(Source records)

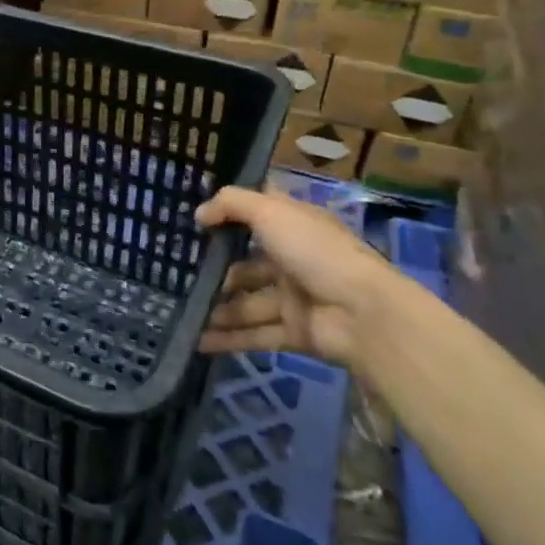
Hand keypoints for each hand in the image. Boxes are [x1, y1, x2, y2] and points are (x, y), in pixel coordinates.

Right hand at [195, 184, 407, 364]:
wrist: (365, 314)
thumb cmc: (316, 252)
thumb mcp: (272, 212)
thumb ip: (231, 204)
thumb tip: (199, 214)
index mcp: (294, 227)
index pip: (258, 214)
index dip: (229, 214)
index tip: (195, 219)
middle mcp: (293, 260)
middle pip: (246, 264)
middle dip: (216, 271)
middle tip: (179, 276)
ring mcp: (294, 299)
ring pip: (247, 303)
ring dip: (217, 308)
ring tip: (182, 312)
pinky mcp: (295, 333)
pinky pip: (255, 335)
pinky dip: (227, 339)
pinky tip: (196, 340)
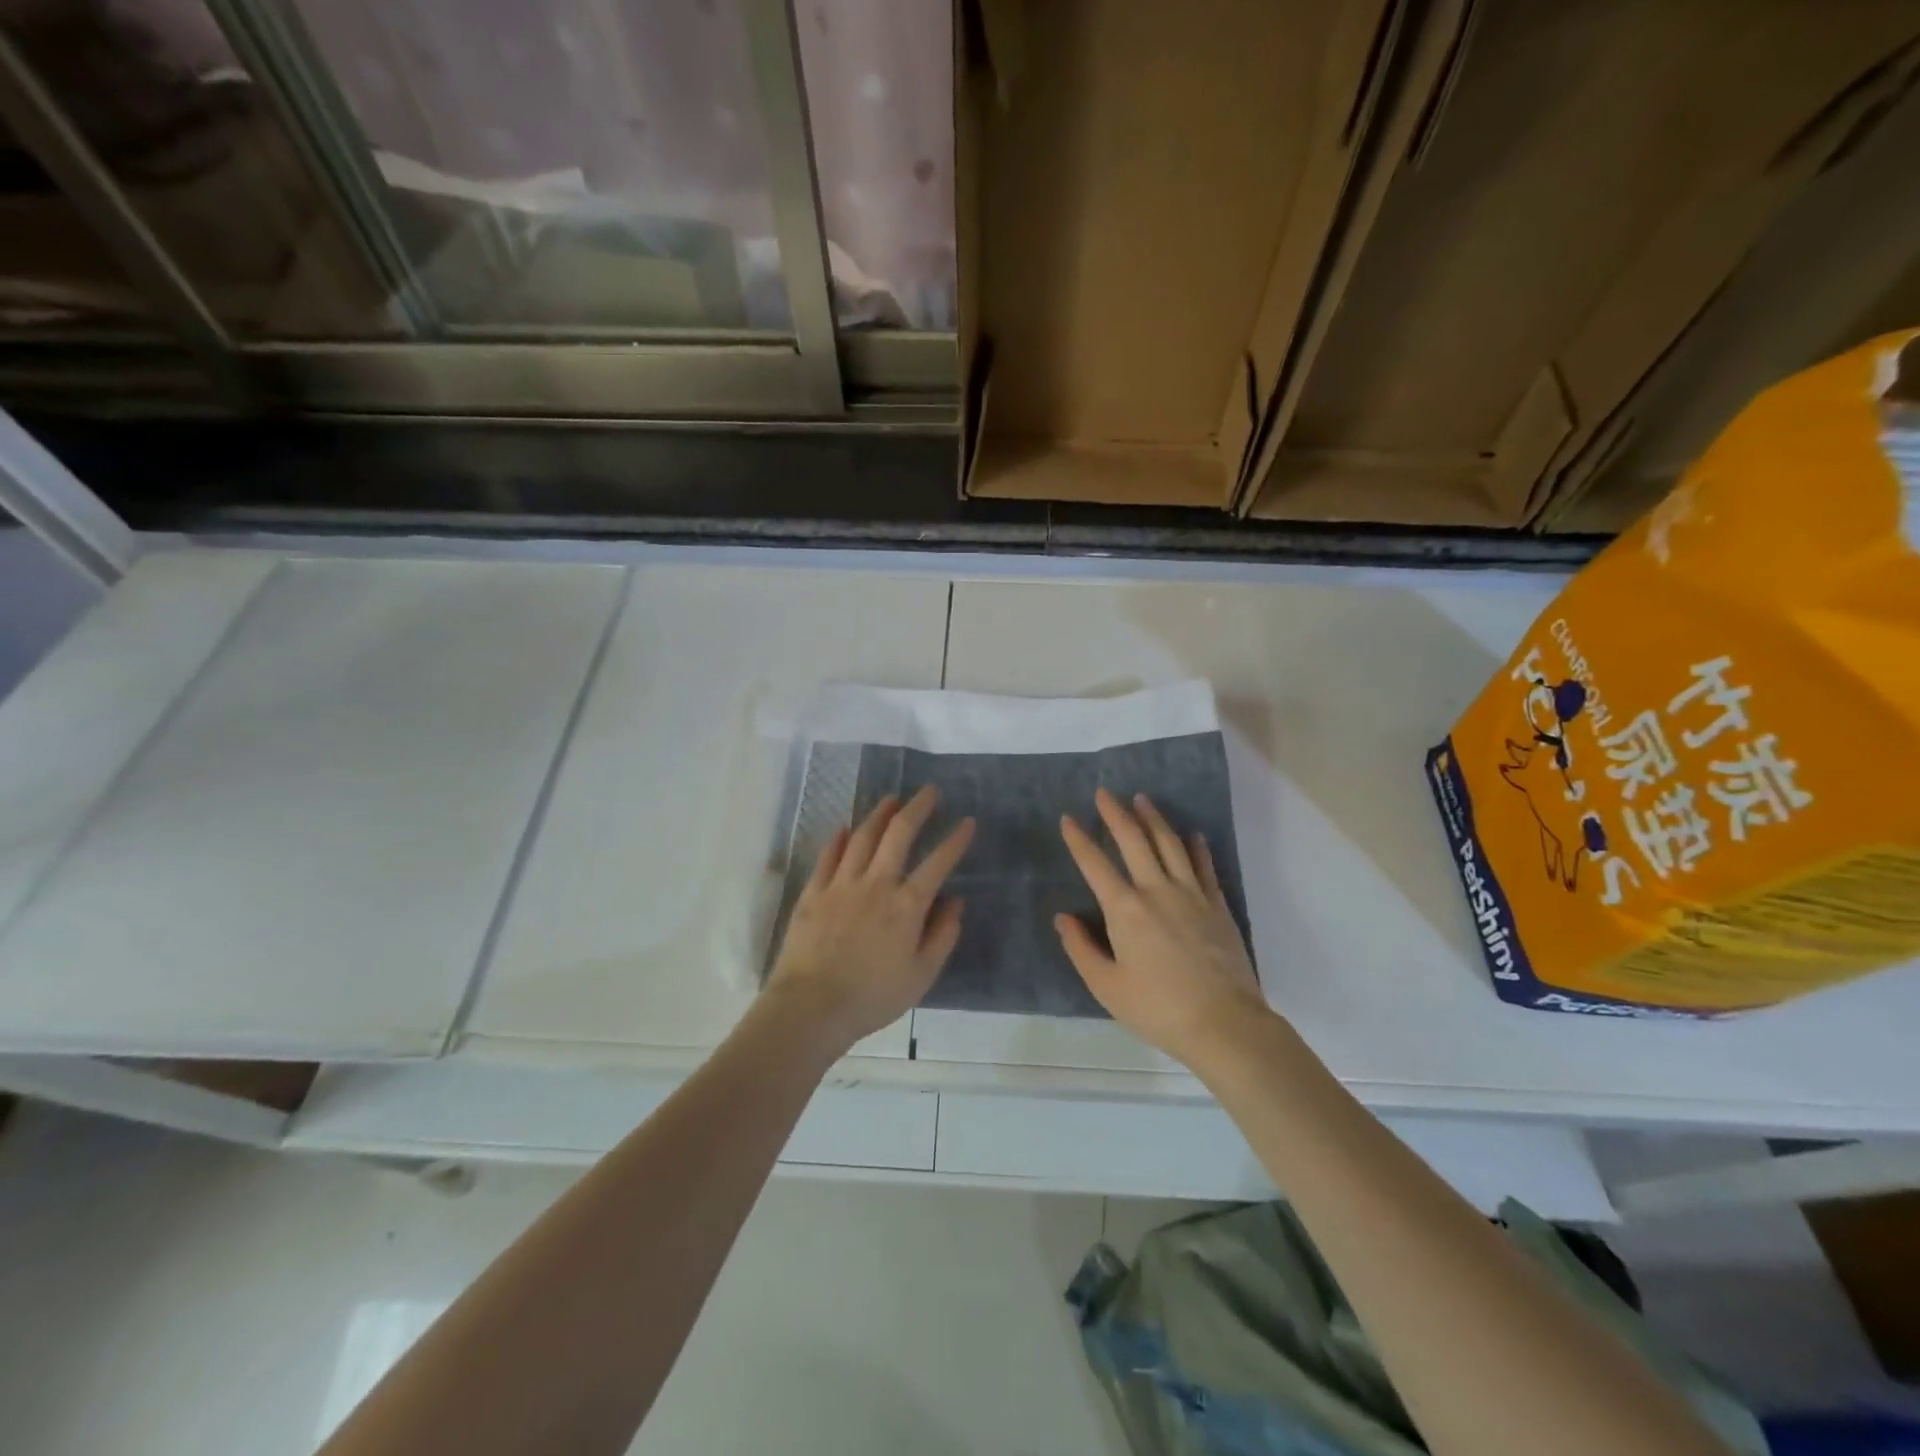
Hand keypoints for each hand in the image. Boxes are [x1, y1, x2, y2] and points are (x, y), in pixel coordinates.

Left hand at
* * *
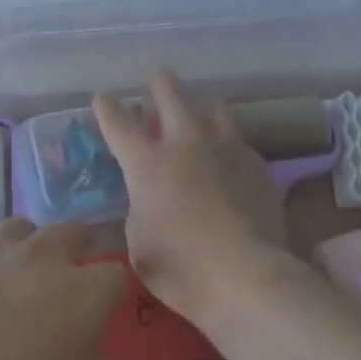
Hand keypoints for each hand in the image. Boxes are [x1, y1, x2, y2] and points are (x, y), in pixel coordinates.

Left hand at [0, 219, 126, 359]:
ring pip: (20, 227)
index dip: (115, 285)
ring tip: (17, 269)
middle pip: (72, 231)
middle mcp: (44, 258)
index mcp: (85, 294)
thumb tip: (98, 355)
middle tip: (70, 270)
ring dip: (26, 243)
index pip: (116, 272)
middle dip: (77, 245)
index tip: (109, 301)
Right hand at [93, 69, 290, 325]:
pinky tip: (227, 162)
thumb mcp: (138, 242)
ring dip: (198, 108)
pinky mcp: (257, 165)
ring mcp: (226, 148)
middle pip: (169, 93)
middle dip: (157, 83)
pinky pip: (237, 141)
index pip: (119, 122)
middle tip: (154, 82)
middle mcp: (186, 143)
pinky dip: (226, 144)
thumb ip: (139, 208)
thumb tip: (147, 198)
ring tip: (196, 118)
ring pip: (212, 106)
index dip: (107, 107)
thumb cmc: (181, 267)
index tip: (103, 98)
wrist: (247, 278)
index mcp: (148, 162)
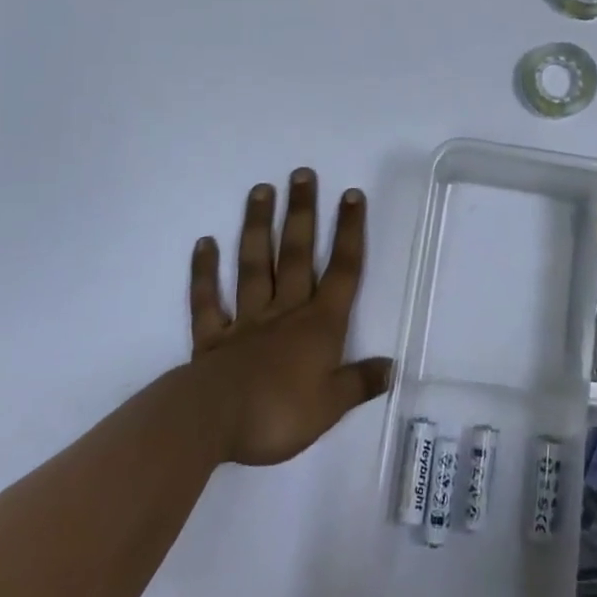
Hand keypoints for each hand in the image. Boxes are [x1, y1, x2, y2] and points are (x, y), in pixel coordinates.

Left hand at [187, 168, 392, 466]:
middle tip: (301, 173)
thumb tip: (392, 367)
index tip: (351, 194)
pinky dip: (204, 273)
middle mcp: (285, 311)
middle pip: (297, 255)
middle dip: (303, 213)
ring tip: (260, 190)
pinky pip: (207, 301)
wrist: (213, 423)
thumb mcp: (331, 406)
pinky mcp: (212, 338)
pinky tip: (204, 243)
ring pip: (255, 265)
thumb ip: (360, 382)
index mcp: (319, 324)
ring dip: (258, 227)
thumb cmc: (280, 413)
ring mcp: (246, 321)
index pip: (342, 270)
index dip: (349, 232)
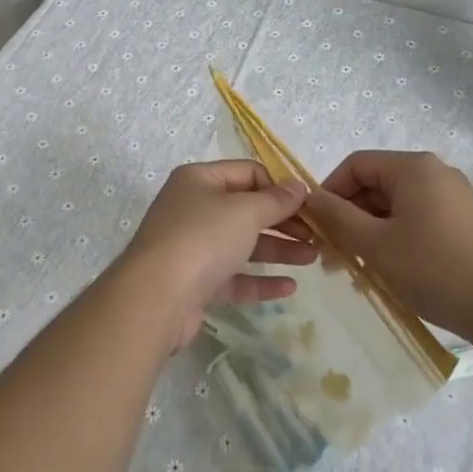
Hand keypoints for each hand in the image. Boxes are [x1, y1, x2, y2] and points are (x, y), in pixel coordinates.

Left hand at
==
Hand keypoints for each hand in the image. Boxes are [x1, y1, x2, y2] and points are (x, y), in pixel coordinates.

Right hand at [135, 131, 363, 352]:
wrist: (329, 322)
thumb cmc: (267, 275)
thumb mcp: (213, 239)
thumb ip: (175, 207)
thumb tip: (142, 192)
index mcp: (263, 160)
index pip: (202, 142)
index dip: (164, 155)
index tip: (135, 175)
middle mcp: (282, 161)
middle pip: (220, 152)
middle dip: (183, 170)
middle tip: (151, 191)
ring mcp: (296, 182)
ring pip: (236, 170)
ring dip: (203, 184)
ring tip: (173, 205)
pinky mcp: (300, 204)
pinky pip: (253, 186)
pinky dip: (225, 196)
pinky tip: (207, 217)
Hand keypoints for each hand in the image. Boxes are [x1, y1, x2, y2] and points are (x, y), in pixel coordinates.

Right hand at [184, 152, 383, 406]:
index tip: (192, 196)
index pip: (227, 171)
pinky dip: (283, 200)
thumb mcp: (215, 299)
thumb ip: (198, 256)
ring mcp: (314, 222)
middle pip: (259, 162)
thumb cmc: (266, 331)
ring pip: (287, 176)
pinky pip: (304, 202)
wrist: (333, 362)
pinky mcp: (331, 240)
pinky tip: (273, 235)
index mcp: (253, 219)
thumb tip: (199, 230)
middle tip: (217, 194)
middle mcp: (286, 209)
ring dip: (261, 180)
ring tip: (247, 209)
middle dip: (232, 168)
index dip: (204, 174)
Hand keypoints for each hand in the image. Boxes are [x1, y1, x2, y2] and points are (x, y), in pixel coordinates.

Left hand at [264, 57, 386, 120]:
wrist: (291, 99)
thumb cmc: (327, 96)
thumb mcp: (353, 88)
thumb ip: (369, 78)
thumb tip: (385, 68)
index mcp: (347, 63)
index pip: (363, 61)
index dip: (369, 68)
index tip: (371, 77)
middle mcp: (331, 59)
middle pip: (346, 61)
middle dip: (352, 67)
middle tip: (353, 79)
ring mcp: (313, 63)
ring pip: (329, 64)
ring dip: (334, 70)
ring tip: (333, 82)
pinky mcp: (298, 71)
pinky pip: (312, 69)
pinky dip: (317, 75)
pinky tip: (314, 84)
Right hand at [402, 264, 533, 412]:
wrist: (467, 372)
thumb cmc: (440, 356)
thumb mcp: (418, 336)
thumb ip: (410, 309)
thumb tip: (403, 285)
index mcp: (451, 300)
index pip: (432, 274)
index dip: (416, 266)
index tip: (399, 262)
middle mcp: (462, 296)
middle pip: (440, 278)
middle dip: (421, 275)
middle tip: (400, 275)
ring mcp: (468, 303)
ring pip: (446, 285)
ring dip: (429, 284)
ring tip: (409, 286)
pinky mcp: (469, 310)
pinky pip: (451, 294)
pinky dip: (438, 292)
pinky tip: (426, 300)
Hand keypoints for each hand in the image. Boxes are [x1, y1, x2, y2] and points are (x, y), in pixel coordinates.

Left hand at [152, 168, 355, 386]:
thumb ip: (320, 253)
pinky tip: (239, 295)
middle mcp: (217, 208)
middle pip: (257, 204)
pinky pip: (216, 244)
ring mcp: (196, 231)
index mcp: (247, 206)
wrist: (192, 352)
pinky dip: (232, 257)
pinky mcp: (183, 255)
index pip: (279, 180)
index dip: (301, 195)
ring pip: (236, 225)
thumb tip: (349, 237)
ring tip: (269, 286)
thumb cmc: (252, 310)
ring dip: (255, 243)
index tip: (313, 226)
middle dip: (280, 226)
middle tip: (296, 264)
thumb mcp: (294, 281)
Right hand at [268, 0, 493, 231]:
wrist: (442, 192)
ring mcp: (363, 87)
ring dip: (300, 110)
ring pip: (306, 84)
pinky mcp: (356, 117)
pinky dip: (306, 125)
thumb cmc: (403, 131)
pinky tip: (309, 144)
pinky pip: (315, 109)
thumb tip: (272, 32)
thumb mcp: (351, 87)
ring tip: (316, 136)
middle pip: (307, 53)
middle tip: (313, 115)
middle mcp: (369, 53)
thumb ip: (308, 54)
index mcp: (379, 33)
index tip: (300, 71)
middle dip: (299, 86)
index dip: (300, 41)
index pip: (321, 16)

## WORK TO COMPLETE
The answer should be all lines from the entries above that hold the word "Left".

## TASK ANSWER
Left hand at
Left hand at [0, 219, 126, 359]:
Left hand at [187, 168, 392, 466]:
Left hand at
Left hand at [264, 57, 386, 120]:
Left hand at [152, 168, 355, 386]:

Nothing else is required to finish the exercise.